Writer Configuration

The Writer Configuration module defines how and where WarpRec saves the output of experiments. This includes generated recommendations, evaluation metrics, and data splits created during preprocessing.

By customizing file formats, paths, and naming conventions, WarpRec allows precise control of output organization. This feature is especially useful when running multiple experiments simultaneously or when managing several datasets.

Available Keywords

The following keywords are available for configuring the writer:

  • dataset_name: The name of the dataset currently being used. This value will be used in naming output directories and files to ensure traceability.

  • writing_method: The strategy used to write output files:

    • local -- Writes data to local filesystem.
    • azure_blob -- Writes data to an Azure Blob Storage. Needs remote-io extra to be installed.
  • local_experiment_path: The directory path where experiment files will be stored. This parameter is required when using the local writing method.

  • azure_blob_experiment_container: The name of the Azure Blob container where experiment files will be stored. This parameter is required when using the azure_blob writing method.

  • save_split: Whether to save the train/validation/test splits generated during preprocessing. Defaults to False.

  • results: A nested section controlling the formatting of result files.

  • split: A nested section controlling the formatting of split files.
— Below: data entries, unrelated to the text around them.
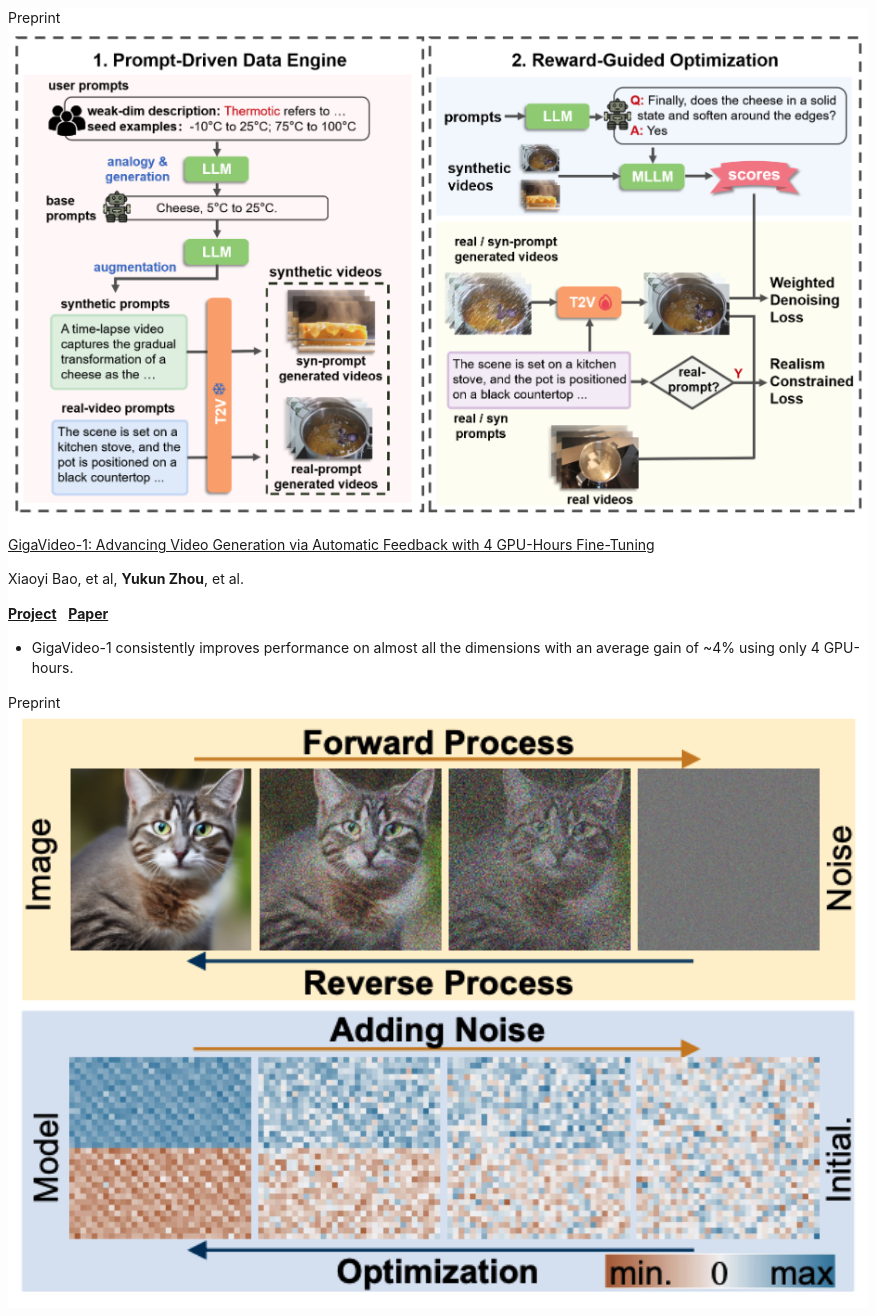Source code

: <div class='paper-box'><div class='paper-box-image'><div><div class="badge">Preprint</div><img src='images/gigavideo-1.png' alt="sym" width="100%"></div></div>
<div class='paper-box-text' markdown="1">

[GigaVideo-1: Advancing Video Generation via
Automatic Feedback with 4 GPU-Hours Fine-Tuning](https://arxiv.org/pdf/2506.10639)

Xiaoyi Bao, et al, **Yukun Zhou**, et al.

[<i class="fa fa-solid fa-cube" aria-hidden="true"></i> **Project**](https://gigavideo-1.github.io/) &nbsp; [<i class="fas fa-fw fa-file-alt" aria-hidden="true"></i> **Paper**](https://arxiv.org/pdf/2506.10639)
- GigaVideo-1 consistently improves performance on almost all the dimensions with an average gain of ~4% using only 4 GPU-hours.
</div>
</div>

<div class='paper-box'><div class='paper-box-image'><div><div class="badge">Preprint</div><img src='images/p-diff.png' alt="sym" width="100%"></div></div>
<div class='paper-box-text' markdown="1">
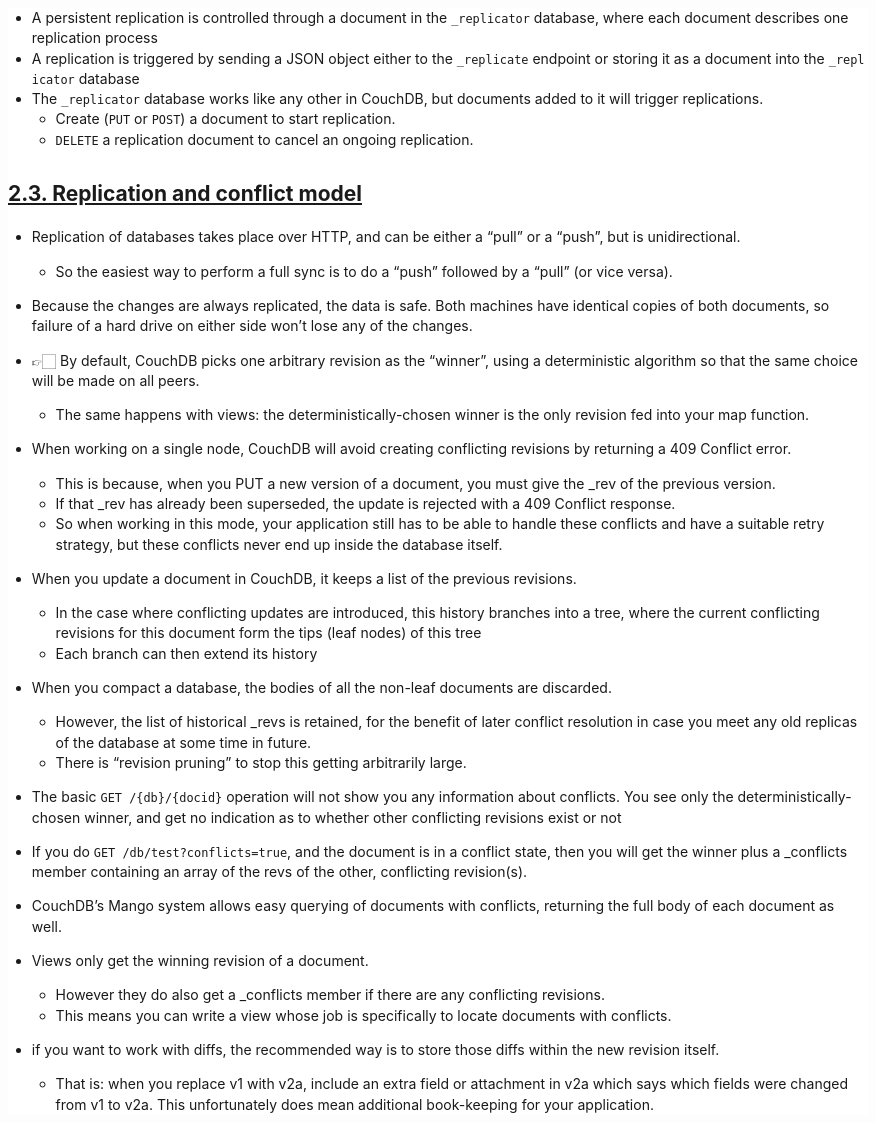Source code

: - A persistent replication is controlled through a document in the `_replicator` database, where each document describes one replication process 
- A replication is triggered by sending a JSON object either to the `_replicate` endpoint or storing it as a document into the `_replicator` database
- The `_replicator` database works like any other in CouchDB, but documents added to it will trigger replications. 
  - Create (`PUT` or `POST`) a document to start replication. 
  - `DELETE` a replication document to cancel an ongoing replication.

## [2.3. Replication and conflict model](https://docs.couchdb.org/en/stable/replication/conflicts.html)

- Replication of databases takes place over HTTP, and can be either a “pull” or a “push”, but is unidirectional. 
  - So the easiest way to perform a full sync is to do a “push” followed by a “pull” (or vice versa).
- Because the changes are always replicated, the data is safe. Both machines have identical copies of both documents, so failure of a hard drive on either side won’t lose any of the changes.
- 👉🏻 By default, CouchDB picks one arbitrary revision as the “winner”, using a deterministic algorithm so that the same choice will be made on all peers. 
  - The same happens with views: the deterministically-chosen winner is the only revision fed into your map function.

- When working on a single node, CouchDB will avoid creating conflicting revisions by returning a 409 Conflict error. 
  - This is because, when you PUT a new version of a document, you must give the _rev of the previous version. 
  - If that _rev has already been superseded, the update is rejected with a 409 Conflict response.
  - So when working in this mode, your application still has to be able to handle these conflicts and have a suitable retry strategy, but these conflicts never end up inside the database itself.

- When you update a document in CouchDB, it keeps a list of the previous revisions. 
  - In the case where conflicting updates are introduced, this history branches into a tree, where the current conflicting revisions for this document form the tips (leaf nodes) of this tree
  - Each branch can then extend its history
- When you compact a database, the bodies of all the non-leaf documents are discarded. 
  - However, the list of historical _revs is retained, for the benefit of later conflict resolution in case you meet any old replicas of the database at some time in future. 
  - There is “revision pruning” to stop this getting arbitrarily large.

- The basic `GET /{db}/{docid}` operation will not show you any information about conflicts. You see only the deterministically-chosen winner, and get no indication as to whether other conflicting revisions exist or not
- If you do `GET /db/test?conflicts=true`, and the document is in a conflict state, then you will get the winner plus a _conflicts member containing an array of the revs of the other, conflicting revision(s).

- CouchDB’s Mango system allows easy querying of documents with conflicts, returning the full body of each document as well.

- Views only get the winning revision of a document. 
  - However they do also get a _conflicts member if there are any conflicting revisions. 
  - This means you can write a view whose job is specifically to locate documents with conflicts. 

- if you want to work with diffs, the recommended way is to store those diffs within the new revision itself. 
  - That is: when you replace v1 with v2a, include an extra field or attachment in v2a which says which fields were changed from v1 to v2a. This unfortunately does mean additional book-keeping for your application.
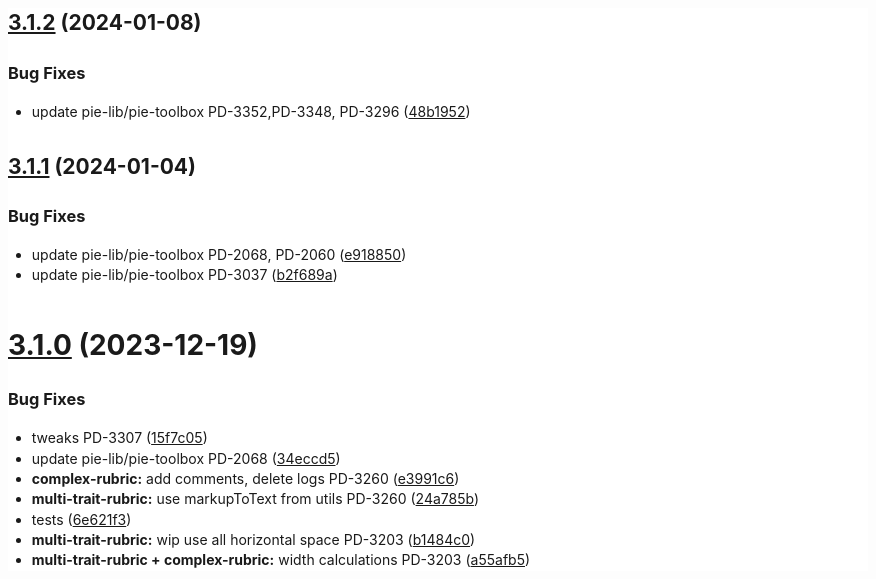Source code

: 



## [3.1.2](https://github.com/pie-framework/pie-elements/compare/@pie-element/multi-trait-rubric@3.1.1...@pie-element/multi-trait-rubric@3.1.2) (2024-01-08)


### Bug Fixes

* update pie-lib/pie-toolbox PD-3352,PD-3348, PD-3296 ([48b1952](https://github.com/pie-framework/pie-elements/commit/48b1952831835ead598b692abb3d492ec9adb564))





## [3.1.1](https://github.com/pie-framework/pie-elements/compare/@pie-element/multi-trait-rubric@3.1.0...@pie-element/multi-trait-rubric@3.1.1) (2024-01-04)


### Bug Fixes

* update pie-lib/pie-toolbox PD-2068, PD-2060 ([e918850](https://github.com/pie-framework/pie-elements/commit/e9188502ffeaefe41bf0f23895d4bb2daf839364))
* update pie-lib/pie-toolbox PD-3037 ([b2f689a](https://github.com/pie-framework/pie-elements/commit/b2f689a416c2c39d7ed423a22db02dd32415ba82))





# [3.1.0](https://github.com/pie-framework/pie-elements/compare/@pie-element/multi-trait-rubric@3.0.3...@pie-element/multi-trait-rubric@3.1.0) (2023-12-19)


### Bug Fixes

* tweaks PD-3307 ([15f7c05](https://github.com/pie-framework/pie-elements/commit/15f7c05c42a34286b9cbca02d5404a4fc2fd2ccd))
* update pie-lib/pie-toolbox PD-2068 ([34eccd5](https://github.com/pie-framework/pie-elements/commit/34eccd52c44259eddf3e2b816b00b82f83bc2bf8))
* **complex-rubric:** add comments, delete logs PD-3260 ([e3991c6](https://github.com/pie-framework/pie-elements/commit/e3991c6c09a2b1f4815d3b2216b32f073e5cbf3c))
* **multi-trait-rubric:** use markupToText from utils PD-3260 ([24a785b](https://github.com/pie-framework/pie-elements/commit/24a785b8cca686bd032d2006be58c1de16ff195e))
* tests ([6e621f3](https://github.com/pie-framework/pie-elements/commit/6e621f3e0e5f379fa58652f39f4eacdfda72ab43))
* **multi-trait-rubric:** wip use all horizontal space PD-3203 ([b1484c0](https://github.com/pie-framework/pie-elements/commit/b1484c059993e2b0ce78898797571a77f56eeda8))
* **multi-trait-rubric + complex-rubric:** width calculations PD-3203 ([a55afb5](https://github.com/pie-framework/pie-elements/commit/a55afb5e4859fa3e85e0f1615287efb5ee98b820))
  • recommendation: A nested section controlling the formatting of recommendation files.

Important

Consistency between Reader and Writer configurations is crucial. For example, if custom labels are defined in the reader, they must be mirrored in the writer to ensure correct file generation.

Results

The results nested section defines how result files (e.g., evaluation metrics) are formatted:

  • sep: Column separator for output files. Default: \t.
  • ext: Extension for output files. Default: .tsv.

Split

The split nested section configures how data split files are saved:

  • sep: Column separator for split files. Default: \t.
  • ext: Extension for split files. Default: .tsv.
  • header: Boolean flag indicating whether the first row should contain column names. Defaults to True.
  • file_format: The format of the split files. Supported values are tabular and parquet.

Recommendation

The recommendation nested section defines the structure of recommendation output files:

  • sep: Column separator for output files. Default: \t.
  • ext: Extension for output files. Default: .tsv.
  • header: Whether to include column headers in the output. Defaults to True.
  • k: Number of recommendations generated per user. Defaults to 50.
  • user_label: Label used for the user column. Defaults to user_id.
  • item_label: Label used for the item column. Defaults to item_id.
  • rating_label: Label used for the recommendation score. Defaults to rating.

Note

The k parameter controls the top-k recommendations stored per user. Increasing this value may lead to larger files and slower post-processing.

Example Configuration

The following example shows a complete writer configuration that saves experiment results locally with customized formatting:

writer:
    dataset_name: movielens
    writing_method: local
    local_experiment_path: results/movielens_experiment
    save_split: true
    results:
        sep: ','
    split:
        sep: ','
        ext: .csv
    recommendation:
        sep: ','
        ext: .csv
        header: false
        k: 100